Cloud 3.0: Multi- Hybrid Cloud Strategy
Modak works with big data cloud software providers, cloud configuration tools to install, configure and manage cloud provider products such as Microsoft Azure Data Lake, Microsoft Synapse, AWS, GCP, etc. Data can be moved to a single cloud platform, or multi-cloud platform based on landing areas such as AWS S3 or MS Azure ADSL or Google BigTable.
Modak Nabu™ provides workspaces where collaboration with business domain experts, data engineers and data stewards are enabled through low-code UI to create data domain products for consumption. Modak teams design, develop, and test automated data ingestion and curation pipelines from on-prem data sources to the Cloud.
Managed DataOps team comprises highly experienced and certified team of support and management of MS Azure, AWS, GCP data platforms. They monitor and provide all the cloud platforms periodically for alerts and warnings, troubleshoot any identified issue as per agreed SLA, and SLO’s and optimizing performance and cost. Within this function, Site Reliability Engineering enables monitoring cloud data platform uptime, performance, and other components that include dependency with other software components.
Deep Data Domain Knowledge
Modak has extensive domain and technical experience converting legacy data into appropriate formats, with Modak Nabu’s Data Spiders and BOTs capabilities, our data teams can rapidly create an active metadata driven data fabric, with over 15k pre-built transformation functions.
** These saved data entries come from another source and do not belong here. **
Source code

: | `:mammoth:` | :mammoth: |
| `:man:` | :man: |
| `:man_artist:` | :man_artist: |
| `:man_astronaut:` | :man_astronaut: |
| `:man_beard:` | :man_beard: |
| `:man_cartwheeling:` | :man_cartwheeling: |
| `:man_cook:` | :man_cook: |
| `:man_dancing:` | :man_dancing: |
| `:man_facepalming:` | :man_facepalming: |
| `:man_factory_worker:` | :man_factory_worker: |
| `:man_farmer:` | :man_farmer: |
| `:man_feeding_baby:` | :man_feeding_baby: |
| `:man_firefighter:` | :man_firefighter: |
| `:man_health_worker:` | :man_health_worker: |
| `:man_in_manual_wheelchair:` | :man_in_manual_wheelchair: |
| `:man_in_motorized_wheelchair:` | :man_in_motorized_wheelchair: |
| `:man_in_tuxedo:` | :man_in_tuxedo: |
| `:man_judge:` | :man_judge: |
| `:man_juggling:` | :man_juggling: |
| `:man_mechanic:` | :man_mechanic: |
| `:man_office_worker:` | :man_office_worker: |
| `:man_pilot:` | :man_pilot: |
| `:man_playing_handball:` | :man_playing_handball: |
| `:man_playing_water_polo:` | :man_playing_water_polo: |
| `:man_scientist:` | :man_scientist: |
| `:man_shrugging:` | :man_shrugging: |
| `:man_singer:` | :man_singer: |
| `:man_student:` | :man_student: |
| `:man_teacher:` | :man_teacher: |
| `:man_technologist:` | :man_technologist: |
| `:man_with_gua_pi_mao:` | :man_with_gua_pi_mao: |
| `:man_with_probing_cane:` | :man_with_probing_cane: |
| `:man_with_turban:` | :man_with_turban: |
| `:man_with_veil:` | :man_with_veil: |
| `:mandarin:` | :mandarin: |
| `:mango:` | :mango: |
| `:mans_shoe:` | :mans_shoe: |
Deep understanding of ingestion and processing data sets along with years of experience working with complex data formats, types, transformations, and building large-scale, including complex R&D genome data assets.
DIGITAL ACCELERATORS FOR A MODERN DATA PLATFORM
A Modern Data Platform is a new architectural pattern for data management. Modern Data Platform provides an automated data infrastructure that continuously feeds analytical models and AI algorithms, through standardized data products that evolve as more data is fed into them – hence the “data flywheel” analogy. One of the tenets of a modern data platform is a focus on the entire source data landscape and tackling multiple use cases versus the traditional approach of limiting to project-level or functional level requirements.
Modak Nabu™ allows enterprises to automate data ingestion, profiling, and curation tasks. Modak Nabu™ joins multiple heterogeneous datasets and creates a data fabric which enables data lake creation. Once data has been profiled, Modak Nabu™ allows domain driven data products to be curated through data mesh framework build on Workspaces. We believe that data fabric and mesh should operate together and not as independent approaches.
Let’s understand the core elements of a modern data platform:
a) Data Fabric
The data fabric provides the data services from the source data through to the delivery of data products, aligning well with the first and second elements of the modern data platform architecture. Modak Nabu’s Data Fabric provides a “net” that is cast to stitch together multiple heterogeneous data sources and types, through automated data pipelines that proliferate an active metadata repository.
b) Data Lake
A data lake is a central repository that enables you to store all of your structured and unstructured data at any scale. Modak Nabu’s automated data pipelines accelerate the data ingestion process and reduce the time required for data lake creation.
c) Data Mesh
Data mesh aims to connects the two planes of operational and analytical data sets and deliver business-owned data products with a lifecycle (just as software) and consumed through APIs. Modak Nabu delivers domain driven data products with data-based principles. These data products are consumed by data and business users.